- Born: Mildred Mary Ratcliffe 17 October 1899 Rochester
- Died: 19 October 1988
- Education: Rochester Grammar School for Girls
- Occupations: Painter, illustrator, calligrapher
- Employer: Post Office Savings Bank
- Awards: Fellow of the Society of Scribes and Illuminators ;

= Mildred Ratcliffe =

English painter

Mildred Mary Ratcliffe FSSI (1899–1988) was an English painter, commercial artist & calligrapher, known for her poster designs for the Post Office Savings Bank.

==Biography==
Ratcliffe was born on 17 October 1899 in Rochester, Kent as the second of Alfred and Rose Ratcliffe's seven children, and was educated by a governess, before attending Rochester Grammar School for Girls.

Upon leaving school Ratcliffe took up a position as a wages clerk with the Civil Service, at Chatham Dockyard. Approximately four years later, she became a clerical officer with the Post Office Savings Bank, at Hammersmith. In the mid-1920s she transferred to their new publicity unit, spending the rest of her career there designing posters and other promotional material. She also designed the bank's annual Christmas card for members of the royal family.

In 1950 Ratcliffe scribed and illuminated, in gold, a 'Book of Acknowledgement', for the Benenden Civil Service Chest Hospital's Appeal Fund. The book was presented to Queen Elizabeth on 6 July 1950, when she opened the hospital. She also lettered two books of remembrance for St Mark's Church, Surbiton.

She exhibited at two Royal Academy of Arts summer exhibitions and was appointed a Fellow of the Society of Scribes and Illuminators (FSSI).

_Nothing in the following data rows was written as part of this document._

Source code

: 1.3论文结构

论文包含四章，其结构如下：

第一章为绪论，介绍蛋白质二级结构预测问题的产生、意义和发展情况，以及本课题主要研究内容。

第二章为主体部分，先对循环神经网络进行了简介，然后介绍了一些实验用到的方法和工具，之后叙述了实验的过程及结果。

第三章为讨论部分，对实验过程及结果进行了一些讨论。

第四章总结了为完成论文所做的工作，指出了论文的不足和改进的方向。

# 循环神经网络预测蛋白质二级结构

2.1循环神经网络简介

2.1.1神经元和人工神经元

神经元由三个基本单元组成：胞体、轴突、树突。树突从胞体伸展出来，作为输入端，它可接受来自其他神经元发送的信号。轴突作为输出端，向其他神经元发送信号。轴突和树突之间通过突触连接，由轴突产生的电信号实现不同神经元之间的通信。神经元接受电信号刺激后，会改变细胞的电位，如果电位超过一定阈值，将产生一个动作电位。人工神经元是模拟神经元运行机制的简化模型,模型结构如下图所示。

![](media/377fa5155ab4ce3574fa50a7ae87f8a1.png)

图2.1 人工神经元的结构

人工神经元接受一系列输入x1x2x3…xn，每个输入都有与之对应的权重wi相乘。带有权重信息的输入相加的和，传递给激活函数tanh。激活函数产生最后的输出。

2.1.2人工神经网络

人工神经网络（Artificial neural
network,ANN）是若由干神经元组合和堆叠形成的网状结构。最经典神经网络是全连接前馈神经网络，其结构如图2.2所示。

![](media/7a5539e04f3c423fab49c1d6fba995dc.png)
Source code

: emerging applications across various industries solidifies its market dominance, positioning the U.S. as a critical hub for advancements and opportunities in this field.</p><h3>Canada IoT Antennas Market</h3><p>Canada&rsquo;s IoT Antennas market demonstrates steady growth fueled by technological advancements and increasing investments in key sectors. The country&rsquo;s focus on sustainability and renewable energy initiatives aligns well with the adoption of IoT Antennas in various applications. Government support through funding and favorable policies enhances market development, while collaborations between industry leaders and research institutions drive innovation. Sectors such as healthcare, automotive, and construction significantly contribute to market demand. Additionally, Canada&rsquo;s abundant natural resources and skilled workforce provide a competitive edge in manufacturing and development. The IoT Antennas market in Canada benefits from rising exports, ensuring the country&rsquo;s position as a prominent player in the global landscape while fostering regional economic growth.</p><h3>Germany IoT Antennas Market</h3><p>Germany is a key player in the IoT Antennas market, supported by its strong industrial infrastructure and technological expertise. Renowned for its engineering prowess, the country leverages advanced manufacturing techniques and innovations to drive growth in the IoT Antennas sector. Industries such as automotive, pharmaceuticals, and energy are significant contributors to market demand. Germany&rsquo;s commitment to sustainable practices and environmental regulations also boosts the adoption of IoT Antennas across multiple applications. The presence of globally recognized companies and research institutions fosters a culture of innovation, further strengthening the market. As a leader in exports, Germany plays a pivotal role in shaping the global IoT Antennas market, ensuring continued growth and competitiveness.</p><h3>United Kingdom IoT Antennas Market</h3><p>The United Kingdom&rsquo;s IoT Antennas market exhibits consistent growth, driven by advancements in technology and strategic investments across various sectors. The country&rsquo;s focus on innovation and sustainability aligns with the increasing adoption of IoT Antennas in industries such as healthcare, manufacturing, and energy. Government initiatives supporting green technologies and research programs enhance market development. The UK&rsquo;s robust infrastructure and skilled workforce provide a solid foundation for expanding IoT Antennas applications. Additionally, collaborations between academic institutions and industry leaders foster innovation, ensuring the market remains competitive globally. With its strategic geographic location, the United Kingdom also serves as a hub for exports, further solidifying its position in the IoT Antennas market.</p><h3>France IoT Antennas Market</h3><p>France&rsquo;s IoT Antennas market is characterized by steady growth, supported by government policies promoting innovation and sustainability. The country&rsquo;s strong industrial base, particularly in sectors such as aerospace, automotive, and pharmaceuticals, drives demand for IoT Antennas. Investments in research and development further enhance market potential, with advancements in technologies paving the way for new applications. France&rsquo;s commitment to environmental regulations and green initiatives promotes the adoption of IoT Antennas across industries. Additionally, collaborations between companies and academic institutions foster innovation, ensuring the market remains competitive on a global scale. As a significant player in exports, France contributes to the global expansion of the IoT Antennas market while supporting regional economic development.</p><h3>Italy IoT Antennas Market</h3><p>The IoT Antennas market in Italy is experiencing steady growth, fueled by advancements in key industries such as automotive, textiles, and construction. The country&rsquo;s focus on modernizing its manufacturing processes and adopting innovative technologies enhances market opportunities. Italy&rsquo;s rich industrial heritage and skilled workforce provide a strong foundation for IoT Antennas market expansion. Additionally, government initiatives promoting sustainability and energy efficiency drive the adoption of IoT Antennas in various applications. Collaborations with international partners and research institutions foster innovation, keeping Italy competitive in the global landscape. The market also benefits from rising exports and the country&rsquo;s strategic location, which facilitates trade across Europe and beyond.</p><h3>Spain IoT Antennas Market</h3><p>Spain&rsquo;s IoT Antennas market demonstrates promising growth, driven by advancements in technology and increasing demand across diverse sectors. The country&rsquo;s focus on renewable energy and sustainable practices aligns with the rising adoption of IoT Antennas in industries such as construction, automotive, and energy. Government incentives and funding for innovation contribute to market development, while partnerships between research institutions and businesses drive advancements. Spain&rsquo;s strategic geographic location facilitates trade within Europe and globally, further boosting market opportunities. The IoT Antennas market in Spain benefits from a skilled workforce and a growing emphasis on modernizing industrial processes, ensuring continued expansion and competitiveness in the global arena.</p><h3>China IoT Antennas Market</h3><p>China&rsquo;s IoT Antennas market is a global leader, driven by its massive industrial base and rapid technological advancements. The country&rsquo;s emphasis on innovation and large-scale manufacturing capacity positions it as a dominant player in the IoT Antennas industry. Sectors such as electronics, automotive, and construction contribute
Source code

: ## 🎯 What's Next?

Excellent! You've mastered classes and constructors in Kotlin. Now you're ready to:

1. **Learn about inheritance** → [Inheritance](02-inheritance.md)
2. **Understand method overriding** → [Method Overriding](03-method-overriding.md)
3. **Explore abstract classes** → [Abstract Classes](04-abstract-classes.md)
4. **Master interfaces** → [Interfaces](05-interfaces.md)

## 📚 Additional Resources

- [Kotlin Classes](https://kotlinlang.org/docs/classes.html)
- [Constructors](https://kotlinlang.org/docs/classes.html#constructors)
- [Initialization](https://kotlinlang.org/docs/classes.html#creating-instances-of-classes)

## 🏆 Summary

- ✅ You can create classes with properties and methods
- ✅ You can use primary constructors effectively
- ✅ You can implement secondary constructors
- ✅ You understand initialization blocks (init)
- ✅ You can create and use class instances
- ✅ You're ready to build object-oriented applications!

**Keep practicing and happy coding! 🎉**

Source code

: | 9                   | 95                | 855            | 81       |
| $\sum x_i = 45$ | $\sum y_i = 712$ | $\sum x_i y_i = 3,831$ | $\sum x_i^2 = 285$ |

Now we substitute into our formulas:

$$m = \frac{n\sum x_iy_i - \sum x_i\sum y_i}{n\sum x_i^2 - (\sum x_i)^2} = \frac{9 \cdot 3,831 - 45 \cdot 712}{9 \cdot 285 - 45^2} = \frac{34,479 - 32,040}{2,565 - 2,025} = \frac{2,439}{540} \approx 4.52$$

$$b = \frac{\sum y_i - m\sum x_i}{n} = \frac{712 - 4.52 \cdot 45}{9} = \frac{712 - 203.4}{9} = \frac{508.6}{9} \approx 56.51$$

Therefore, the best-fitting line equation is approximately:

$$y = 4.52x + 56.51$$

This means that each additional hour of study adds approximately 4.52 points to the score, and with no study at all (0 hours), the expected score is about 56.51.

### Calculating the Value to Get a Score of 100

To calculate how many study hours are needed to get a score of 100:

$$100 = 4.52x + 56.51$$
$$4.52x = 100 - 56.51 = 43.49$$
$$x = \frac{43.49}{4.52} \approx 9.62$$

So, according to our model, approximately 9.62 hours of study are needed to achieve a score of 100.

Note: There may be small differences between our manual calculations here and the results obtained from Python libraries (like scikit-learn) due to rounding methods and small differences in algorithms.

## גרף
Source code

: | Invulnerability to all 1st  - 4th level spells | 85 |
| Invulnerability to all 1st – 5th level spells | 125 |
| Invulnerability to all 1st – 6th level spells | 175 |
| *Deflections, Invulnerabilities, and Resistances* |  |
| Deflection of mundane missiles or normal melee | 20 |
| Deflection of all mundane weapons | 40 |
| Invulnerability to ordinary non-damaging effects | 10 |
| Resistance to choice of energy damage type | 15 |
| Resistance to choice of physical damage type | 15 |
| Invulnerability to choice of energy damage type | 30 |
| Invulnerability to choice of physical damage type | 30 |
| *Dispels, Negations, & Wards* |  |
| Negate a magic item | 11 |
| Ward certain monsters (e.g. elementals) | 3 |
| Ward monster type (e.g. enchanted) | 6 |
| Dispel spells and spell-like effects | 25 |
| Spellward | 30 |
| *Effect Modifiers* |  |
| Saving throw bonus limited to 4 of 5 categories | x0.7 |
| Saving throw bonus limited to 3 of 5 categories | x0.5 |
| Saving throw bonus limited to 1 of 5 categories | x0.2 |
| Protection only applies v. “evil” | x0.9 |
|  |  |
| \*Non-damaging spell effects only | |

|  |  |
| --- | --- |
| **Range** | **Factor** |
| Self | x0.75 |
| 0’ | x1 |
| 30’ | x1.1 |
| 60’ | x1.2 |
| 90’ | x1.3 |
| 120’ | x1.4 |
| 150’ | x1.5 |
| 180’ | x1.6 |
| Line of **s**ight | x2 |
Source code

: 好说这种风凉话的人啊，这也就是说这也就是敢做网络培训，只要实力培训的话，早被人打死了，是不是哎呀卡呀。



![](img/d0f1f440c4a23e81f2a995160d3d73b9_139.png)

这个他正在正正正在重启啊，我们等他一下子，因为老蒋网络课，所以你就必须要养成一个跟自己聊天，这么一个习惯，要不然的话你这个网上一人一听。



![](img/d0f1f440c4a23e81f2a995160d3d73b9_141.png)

For most of her life, Ratcliffe lived alone in a flat in West Kensington, London, before retiring to a cottage at 1, Mill Street, Loose, Kent in 1959. In retirement, she joined and exhibited with the Maidstone Art Society, served as life vice-president of the Civil Service Arts Club, and acted as art tutor to local children.

Ratcliffe died on 19 October 1988. Her funeral took place at All Saints' Church, Loose. Examples of her work are in the collections of the Imperial War Museums, The Postal Museum, The National Archives, and Maidstone Museum & Art Gallery.

Maidstone Art Society award a Mildred Ratcliffe Prize for 'Best in Show' at their annual exhibition.